** Opening Data for this exercise block **
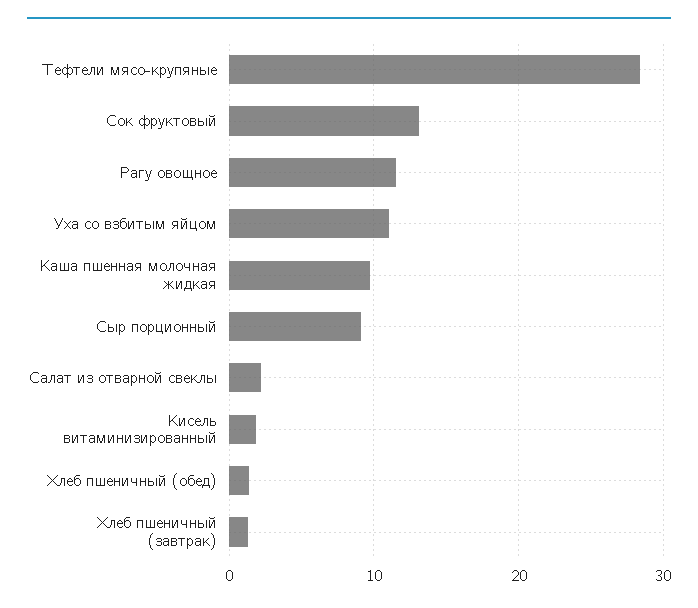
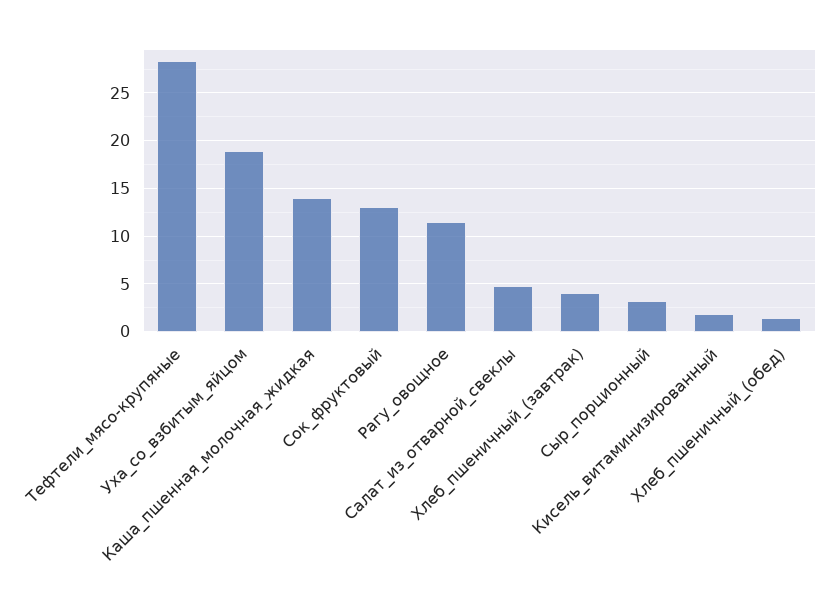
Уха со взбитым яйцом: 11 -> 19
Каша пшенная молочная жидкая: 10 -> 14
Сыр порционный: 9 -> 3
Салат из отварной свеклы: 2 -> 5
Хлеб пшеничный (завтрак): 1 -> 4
** Closing Data for this exercise block **
** Opening Data for this exercise block **
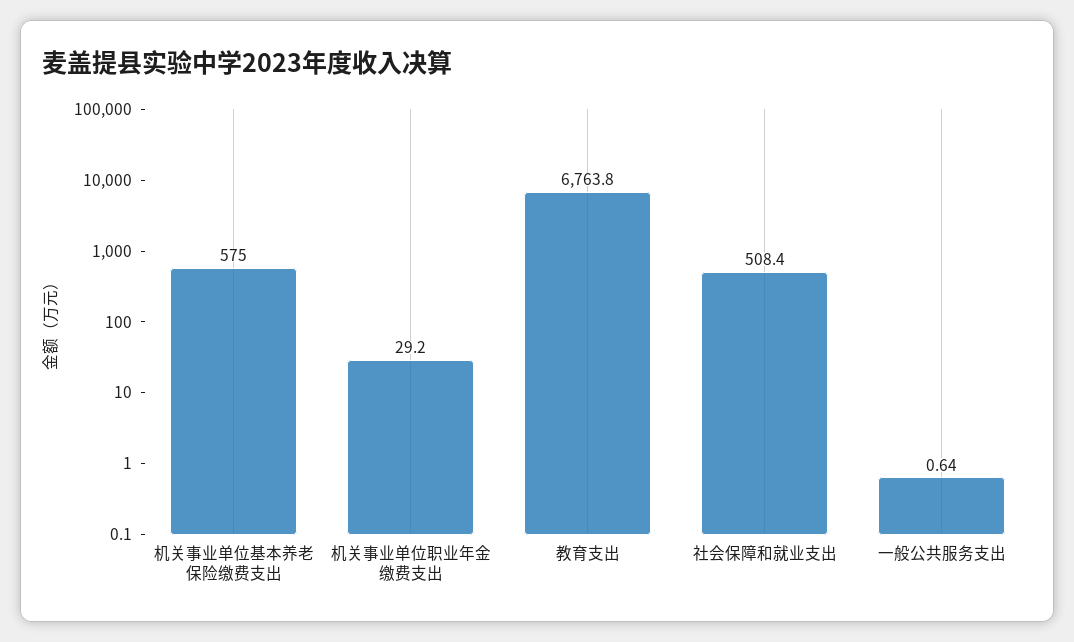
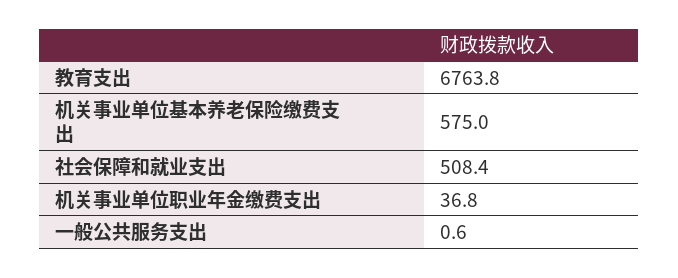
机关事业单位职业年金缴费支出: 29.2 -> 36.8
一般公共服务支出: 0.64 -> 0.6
** Closing Data for this exercise block **
** Opening Data for this exercise block **
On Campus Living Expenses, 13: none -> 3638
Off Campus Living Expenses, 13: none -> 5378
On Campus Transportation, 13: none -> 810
** Closing Data for this exercise block **
» **Your instructions**
Your answer should be the lines of the records that hold the string "none".

» **Reply to the task**
On Campus Living Expenses, 13: none -> 3638
Off Campus Living Expenses, 13: none -> 5378
On Campus Transportation, 13: none -> 810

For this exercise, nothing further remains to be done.